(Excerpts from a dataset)
· · · ·

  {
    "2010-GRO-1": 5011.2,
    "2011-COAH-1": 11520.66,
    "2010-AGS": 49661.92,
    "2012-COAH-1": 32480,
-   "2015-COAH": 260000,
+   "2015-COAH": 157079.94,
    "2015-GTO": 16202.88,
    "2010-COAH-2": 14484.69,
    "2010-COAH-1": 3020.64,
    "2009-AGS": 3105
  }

· · · ·

**Aim of the exercise:** From the records given above, copy all lines containing "COAH".

**Answer space:**
    "2011-COAH-1": 11520.66,
    "2012-COAH-1": 32480,
-   "2015-COAH": 260000,
+   "2015-COAH": 157079.94,
    "2010-COAH-2": 14484.69,
    "2010-COAH-1": 3020.64,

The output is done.